Make the RotomDex optional. This speaks for itself. The RotomDex was obnoxious, and is quite possibly one of the worst companion characters I’ve ever seen in a video game (far worse than Navi, for instance). I hate it. 
Don’t make Team Skull bad guys at all. The idea of having them appear to be criminals (or at the worst being punks) but actually having some heroic moments near the end was one that was kicked around a lot, and was also one that was shamefully wasted by making them cardboard caricatures of villains instead. Instead, it’d be much better if they were instead representative of the terrible CPS system / justice system in Alola (at one point a cop NPC mentions there being no crime despite crime being everywhere, showing how useless the police in Alola are), which could potentially be fuel for why people like Kukui and Nanu want a revolution, thus tying into that B Plot. It would also drive home a message about appearances being deceiving to have Team Skull actually be decent people despite being forced to sometimes steal food because they have none, whereas the Aether Foundation looks pristine but clearly isn’t. It’d certainly be more meaningful than the “they’re comic relief but also still Bad Guys™” message we were given instead.On that note, LET PLUMERIA PLAY AN ACTUAL ROLE, GOD DAMN IT, particularly with regards to Guzma teaming up with Lusamine (if he still acts as her grunt), and Plumeria being the one to confront him over it. If Plumeria is the aneki of Team Skull, let her act like it, and let us see her acting like it. I would have her stepping up and taking charge, the one truly in charge of Team Skull (and even Guzma tbh) because she has her shit together. I would also expand and build upon her relationship with Gladion, with whom she actually does have a good relationship with, so that he, too, had some support outside of Null / Silvally. But more on that in a second.
Give Hau actual depth. The most we get out of him is that he has an inferiority complex, is a bit of a stepford smiler, and dislikes how much of a bully Gladion is to him (and thus dislikes Gladion—and yes, he did dislike him, complete with an D8 reaction whenever Gladion showed up, and their “reconciliation” was rushed af, so I don’t count it).  That’s not really enough, and Hau deserved better. If Kukui’s revolution B Plot was given more focus, inserting that conflict between Hala and Hau mentioned before could spur Hau to really find himself and his own motivations other than what was expected of him + his “having fun” excuse. He could also have his relationship with Lillie explored more, particularly since they were friends before the player character showed up and stole everything, meaning that he should have been more prominent as a support figure for her rather than being shoved to the side so that the player could do it instead (again, rather inexplicably). And as a final idea, perhaps he could be manipulated by Lusamine (whom he seemed to like in the games) into working for her, possibly even for Lillie’s sake (potentially) because he wants to help Lillie reconcile with her mother, + believes Lusamine is doing the right thing, + is potentially even trying to escape the brewing conflict between Kukui and Hala and figures that since the Aether Foundation is removed from it, joining up with them is a safe way to go. He doesn’t know that Lusamine is evil af, of course, and so he (rather like Alan in the anime) is completely manipulated into thinking he’s doing good—but that could spur his development along even more and make him a much more prominent and important character, which would be awesome considering the fact that he was another under-utilized character who, again, deserved better. There’s no reason why he can’t be involved in the plot from multiple angles so that he can exist as more than a simple rival, and I think that would be a good way do it.

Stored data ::
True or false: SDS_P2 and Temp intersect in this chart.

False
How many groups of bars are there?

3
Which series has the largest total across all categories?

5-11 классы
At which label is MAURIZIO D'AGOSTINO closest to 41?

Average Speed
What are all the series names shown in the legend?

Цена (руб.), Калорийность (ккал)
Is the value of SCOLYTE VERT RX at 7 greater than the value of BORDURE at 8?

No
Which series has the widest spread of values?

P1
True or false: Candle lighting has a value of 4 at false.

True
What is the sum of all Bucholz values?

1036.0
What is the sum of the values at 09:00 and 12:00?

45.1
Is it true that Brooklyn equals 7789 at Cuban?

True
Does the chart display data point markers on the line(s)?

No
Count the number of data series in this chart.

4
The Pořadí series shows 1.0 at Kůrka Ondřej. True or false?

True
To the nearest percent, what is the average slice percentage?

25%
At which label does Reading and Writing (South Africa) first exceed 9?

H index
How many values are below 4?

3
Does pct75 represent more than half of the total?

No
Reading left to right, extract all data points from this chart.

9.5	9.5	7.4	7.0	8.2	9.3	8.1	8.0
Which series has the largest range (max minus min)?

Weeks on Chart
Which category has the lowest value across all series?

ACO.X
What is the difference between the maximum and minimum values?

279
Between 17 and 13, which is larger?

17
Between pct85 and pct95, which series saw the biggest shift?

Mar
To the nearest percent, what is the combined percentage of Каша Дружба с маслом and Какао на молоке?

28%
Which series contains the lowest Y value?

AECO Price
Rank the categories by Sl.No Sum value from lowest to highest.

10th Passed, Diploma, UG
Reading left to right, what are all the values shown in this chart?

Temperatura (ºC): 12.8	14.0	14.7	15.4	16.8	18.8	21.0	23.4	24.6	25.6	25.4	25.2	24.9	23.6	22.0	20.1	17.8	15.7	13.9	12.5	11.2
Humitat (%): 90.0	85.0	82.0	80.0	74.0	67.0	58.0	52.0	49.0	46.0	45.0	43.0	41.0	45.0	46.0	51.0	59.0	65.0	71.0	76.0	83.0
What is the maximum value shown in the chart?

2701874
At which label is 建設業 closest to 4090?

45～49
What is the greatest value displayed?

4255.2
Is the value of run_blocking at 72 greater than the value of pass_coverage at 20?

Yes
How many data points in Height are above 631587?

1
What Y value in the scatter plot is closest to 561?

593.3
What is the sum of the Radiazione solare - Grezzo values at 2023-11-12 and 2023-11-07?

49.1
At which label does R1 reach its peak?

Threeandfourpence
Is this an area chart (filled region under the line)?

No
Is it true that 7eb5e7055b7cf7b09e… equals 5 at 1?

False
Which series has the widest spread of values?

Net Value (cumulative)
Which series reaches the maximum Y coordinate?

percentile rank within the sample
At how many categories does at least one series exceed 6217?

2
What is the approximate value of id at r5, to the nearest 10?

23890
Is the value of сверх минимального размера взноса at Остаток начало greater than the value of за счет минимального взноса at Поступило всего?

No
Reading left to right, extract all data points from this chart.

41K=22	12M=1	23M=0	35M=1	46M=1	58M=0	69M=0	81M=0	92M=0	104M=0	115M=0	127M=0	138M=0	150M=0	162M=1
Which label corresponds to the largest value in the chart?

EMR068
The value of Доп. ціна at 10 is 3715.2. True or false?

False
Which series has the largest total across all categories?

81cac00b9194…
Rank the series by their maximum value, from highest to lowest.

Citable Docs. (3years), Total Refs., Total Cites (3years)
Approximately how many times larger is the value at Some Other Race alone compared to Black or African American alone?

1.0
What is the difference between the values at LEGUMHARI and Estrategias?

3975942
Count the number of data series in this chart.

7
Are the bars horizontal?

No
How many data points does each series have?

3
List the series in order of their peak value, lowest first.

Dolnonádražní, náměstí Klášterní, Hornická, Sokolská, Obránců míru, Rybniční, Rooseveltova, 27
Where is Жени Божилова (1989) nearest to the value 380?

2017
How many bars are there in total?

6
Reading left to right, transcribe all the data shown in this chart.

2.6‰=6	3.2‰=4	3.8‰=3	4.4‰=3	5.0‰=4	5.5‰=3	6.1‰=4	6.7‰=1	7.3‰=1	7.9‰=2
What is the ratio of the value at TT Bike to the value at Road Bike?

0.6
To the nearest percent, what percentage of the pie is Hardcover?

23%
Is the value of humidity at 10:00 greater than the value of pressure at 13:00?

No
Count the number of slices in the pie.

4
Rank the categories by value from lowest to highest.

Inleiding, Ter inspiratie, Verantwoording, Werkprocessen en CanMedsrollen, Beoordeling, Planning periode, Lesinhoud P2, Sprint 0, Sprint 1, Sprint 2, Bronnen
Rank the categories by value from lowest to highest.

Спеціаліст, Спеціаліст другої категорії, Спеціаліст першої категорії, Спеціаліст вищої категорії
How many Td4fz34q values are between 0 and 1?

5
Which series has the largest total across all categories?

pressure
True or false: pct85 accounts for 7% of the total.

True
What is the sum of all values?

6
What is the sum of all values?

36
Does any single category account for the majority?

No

Tasks for this exercise ::
[a] List each suggested change that opens a paragraph in the passage on reworking the Alola story.
[b] Write the next paragraph of the passage on reworking the Alola story, picking up after its final sentence.

List of answers ::
[a]
- Make the RotomDex optional.
- Don't make Team Skull bad guys at all.
- Give Hau actual depth.

[b]
Aether Foundation + Aether Twins:
LET. THE AETHER. FOUNDATION. BE. SCIENTIFIC. And I don’t mean general zoological science, but I mean, very specifically, that I want them to be drenched in alchemy and science of that nature. It doesn’t have to be historical, realistic alchemy; in fact, making it strictly realistic would be boring, which is the reason why stories such as Fullmetal Alchemist go the “magical alchemy” route. Nonetheless, I want that. I want the basis of the Aether Foundation to be scientific and alchemical. I want the reason for their existence to be based in the alchemy plot that makes up the A Plot, because these games have been heading toward alchemy for several generations now and it would have made so much sense to have that payoff be here. I want to see experiments, I want to see talk of theories and hypotheses, I want tests, I want—I want the Aether Foundation to resemble Aperture Science Laboratories in a lot of ways, basically.
On that note, the “conservation” needs to be a farce. None of this “well, most of them were good, but it’s just the neurotoxins that made them bad!” bullshit. The conservation needs to be nothing more than a facade in order to gain them funding from the government + good press. Additionally, the pokémon that they “save” could be used in experiments (such as the chimera creation experiments that created the likes of Type: Null) behind the scenes. Essentially, just as Team Skull should have been good with bad publicity, the Aether Foundation needs to be bad with good publicity. LET THEM BE EVIL, particularly since I love the visual contrast between how pure and clean they look, but how corrupt and vile they are beneath the surface. Love that so much.And note, too, that it isn’t necessarily that every single grunt knows the full scope of Lusamine’s plans and is on board with them. Perhaps some of them are in it for personal gain, perhaps some of them are in it because they’re interested in studying science, perhaps they put up with parts that creep them out because they feel the benefits outweigh the cons, et cetera. Not every unnamed Aether employee needs to be evil, they can all have their own motivations for going along with the plan + might only know bits and pieces, but by and large the Aether Foundation should have been our large villainous organization for this game, rather than the half-assed nonsense we were given. And on top of being villainous and corrupt, they should have also been massively scientific, in terms of actually carrying out experiments that we see and using conservation as an excuse / way to get test subjects. Don’t make them charitable; make them corrupt. Go big or go home.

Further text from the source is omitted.